TO-DO ITEM => Count the lines in the listing that contain the string "with", treating uppercase and lowercase as different, and give only the number.

BEGIN INPUT DATA

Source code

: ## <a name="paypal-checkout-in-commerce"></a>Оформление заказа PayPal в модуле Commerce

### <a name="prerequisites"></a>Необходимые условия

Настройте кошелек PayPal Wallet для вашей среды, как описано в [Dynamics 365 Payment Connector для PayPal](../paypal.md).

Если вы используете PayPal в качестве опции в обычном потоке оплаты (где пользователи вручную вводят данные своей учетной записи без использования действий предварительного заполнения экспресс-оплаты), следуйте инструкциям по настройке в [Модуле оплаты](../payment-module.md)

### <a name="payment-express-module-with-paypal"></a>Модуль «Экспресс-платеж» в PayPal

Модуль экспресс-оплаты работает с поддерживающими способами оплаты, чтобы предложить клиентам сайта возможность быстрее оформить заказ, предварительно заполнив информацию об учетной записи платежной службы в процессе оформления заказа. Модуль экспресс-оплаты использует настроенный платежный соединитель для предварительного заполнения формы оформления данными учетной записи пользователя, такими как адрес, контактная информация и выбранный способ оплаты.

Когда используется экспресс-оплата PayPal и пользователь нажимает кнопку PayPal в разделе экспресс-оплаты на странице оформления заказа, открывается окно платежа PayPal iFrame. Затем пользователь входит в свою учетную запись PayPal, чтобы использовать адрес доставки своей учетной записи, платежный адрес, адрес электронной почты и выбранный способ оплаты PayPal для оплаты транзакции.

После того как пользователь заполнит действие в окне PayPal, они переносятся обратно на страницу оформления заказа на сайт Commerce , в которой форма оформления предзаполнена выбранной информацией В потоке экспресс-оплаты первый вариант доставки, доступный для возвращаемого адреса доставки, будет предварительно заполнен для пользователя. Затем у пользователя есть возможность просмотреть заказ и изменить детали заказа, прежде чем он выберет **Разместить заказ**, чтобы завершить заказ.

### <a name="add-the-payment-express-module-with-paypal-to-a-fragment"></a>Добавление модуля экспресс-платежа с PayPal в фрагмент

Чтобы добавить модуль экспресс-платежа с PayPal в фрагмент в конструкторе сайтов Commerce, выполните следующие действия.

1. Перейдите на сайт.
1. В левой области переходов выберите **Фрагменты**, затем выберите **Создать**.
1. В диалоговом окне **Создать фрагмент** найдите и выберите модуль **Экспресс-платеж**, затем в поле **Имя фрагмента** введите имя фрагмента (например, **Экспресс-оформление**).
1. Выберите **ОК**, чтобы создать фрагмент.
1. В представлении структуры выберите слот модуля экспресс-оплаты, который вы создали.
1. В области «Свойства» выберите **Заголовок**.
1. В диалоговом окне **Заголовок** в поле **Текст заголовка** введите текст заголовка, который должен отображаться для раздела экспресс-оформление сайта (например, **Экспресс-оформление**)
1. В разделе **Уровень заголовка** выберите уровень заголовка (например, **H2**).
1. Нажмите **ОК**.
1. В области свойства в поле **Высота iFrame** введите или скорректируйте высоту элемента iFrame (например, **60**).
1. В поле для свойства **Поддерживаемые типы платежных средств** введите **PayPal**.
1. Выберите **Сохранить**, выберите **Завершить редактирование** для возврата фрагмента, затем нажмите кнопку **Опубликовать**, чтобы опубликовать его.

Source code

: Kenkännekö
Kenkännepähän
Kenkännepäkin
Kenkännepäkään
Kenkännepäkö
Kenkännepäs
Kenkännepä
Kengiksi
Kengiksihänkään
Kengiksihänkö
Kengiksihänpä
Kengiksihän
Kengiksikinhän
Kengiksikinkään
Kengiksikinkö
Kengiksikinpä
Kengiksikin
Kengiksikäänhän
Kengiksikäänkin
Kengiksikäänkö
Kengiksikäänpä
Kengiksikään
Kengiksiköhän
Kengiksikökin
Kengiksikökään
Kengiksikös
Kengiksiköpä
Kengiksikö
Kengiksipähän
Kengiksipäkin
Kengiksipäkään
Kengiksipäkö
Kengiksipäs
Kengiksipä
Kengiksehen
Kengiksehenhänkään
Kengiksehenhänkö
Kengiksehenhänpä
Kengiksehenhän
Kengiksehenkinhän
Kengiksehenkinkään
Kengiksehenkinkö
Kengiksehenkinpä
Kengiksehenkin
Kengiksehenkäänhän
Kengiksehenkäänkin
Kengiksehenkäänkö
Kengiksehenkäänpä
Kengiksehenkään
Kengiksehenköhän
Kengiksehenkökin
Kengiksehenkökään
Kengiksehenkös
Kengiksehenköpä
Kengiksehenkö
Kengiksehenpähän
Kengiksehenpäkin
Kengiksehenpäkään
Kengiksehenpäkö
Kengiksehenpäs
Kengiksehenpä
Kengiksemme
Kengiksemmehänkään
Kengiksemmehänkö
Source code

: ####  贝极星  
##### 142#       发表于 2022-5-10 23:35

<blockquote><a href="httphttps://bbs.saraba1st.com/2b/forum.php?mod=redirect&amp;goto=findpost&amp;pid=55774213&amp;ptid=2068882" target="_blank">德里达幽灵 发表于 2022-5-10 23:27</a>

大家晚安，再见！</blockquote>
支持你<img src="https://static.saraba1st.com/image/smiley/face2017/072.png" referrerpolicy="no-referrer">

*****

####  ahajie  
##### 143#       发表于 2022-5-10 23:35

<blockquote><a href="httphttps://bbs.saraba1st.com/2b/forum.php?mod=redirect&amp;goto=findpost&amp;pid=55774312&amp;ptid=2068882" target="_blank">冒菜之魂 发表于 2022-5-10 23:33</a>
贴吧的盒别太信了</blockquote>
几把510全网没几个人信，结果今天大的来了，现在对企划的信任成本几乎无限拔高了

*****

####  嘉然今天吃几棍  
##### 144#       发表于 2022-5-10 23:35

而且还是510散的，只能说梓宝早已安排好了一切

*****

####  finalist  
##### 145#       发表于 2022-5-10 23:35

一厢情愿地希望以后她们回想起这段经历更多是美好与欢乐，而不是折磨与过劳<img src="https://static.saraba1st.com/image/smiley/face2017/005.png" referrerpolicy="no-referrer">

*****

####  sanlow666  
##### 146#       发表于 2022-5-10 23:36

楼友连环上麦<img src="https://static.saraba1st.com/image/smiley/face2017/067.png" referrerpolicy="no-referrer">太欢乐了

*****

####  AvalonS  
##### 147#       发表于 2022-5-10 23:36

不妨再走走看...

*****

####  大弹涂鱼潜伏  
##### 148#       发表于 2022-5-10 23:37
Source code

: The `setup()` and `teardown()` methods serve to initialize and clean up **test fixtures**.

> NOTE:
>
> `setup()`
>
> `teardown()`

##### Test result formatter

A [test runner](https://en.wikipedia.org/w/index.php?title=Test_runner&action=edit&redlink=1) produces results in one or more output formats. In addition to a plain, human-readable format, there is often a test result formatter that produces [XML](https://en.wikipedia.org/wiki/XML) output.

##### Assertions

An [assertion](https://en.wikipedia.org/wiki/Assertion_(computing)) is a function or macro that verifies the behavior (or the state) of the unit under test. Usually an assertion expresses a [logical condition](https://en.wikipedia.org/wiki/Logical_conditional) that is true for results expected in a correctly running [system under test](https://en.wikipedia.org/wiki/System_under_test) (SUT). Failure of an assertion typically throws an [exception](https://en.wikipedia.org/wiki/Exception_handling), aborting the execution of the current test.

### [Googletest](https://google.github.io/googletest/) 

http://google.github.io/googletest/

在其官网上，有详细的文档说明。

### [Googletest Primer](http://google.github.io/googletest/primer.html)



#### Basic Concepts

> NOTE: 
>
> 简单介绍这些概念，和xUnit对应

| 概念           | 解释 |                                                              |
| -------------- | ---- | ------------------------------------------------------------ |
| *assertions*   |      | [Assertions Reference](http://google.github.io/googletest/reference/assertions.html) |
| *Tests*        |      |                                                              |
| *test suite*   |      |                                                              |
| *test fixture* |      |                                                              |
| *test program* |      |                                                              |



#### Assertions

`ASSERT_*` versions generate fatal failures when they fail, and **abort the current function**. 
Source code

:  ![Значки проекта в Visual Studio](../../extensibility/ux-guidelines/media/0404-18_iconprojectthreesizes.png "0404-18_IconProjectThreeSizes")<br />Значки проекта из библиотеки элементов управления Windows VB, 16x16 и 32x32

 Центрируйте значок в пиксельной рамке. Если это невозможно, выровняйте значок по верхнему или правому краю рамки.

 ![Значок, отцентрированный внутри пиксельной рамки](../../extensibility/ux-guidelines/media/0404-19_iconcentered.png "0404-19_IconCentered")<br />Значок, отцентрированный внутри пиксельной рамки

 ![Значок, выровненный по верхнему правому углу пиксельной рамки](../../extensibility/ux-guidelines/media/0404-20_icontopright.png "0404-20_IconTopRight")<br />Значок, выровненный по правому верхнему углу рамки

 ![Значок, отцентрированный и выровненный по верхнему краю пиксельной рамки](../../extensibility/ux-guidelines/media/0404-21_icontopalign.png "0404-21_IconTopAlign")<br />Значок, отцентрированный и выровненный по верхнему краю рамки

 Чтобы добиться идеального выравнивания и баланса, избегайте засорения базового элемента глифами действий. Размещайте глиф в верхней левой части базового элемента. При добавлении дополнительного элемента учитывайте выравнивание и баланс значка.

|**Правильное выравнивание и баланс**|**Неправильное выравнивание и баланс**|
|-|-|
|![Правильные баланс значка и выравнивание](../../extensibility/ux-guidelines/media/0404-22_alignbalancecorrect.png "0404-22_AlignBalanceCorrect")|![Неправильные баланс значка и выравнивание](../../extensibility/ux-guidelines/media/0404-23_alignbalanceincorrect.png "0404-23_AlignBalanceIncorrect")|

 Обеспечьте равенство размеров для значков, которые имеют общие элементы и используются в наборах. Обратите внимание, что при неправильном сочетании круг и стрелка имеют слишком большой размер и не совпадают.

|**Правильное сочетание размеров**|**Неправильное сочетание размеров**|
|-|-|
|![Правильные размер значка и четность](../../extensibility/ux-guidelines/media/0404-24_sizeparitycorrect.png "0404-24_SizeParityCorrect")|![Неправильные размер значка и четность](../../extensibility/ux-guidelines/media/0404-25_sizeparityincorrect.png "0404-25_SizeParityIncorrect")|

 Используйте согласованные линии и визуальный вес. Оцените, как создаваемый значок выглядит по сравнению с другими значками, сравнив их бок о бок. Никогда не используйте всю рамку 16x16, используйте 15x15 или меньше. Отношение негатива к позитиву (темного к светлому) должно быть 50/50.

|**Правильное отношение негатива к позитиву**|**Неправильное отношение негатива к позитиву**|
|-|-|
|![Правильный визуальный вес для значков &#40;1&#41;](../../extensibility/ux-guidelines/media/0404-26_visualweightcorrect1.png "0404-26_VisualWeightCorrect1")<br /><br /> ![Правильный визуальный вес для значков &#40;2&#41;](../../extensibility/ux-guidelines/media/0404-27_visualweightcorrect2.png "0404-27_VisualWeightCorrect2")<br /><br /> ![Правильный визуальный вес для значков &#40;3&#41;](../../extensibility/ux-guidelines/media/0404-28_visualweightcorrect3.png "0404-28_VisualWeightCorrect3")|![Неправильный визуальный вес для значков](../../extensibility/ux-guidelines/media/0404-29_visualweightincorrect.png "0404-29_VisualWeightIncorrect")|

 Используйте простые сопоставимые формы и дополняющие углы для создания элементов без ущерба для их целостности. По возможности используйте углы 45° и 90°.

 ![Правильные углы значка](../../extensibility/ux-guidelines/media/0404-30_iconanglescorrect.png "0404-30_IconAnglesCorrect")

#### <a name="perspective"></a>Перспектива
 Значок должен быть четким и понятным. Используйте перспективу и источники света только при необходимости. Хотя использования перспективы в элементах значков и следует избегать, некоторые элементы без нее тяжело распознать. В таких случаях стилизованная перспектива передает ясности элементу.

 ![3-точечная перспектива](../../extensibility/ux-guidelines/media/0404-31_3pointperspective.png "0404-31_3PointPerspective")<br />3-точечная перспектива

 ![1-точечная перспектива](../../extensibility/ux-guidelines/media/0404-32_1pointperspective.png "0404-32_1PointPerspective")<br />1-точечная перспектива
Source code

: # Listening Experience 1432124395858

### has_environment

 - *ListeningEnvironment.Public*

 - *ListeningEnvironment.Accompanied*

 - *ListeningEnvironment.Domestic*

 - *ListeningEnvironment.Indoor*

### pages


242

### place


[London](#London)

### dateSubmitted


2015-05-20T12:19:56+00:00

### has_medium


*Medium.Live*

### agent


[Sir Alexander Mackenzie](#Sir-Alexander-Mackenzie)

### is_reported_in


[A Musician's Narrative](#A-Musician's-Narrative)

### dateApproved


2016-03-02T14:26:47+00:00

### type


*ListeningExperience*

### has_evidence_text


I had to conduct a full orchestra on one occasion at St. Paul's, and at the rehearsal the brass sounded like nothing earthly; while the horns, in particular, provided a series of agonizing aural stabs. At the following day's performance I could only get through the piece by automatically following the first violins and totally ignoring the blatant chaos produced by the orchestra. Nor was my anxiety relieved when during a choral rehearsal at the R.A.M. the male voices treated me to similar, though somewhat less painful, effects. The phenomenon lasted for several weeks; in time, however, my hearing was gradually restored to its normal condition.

END INPUT DATA

TASK RESULT => 2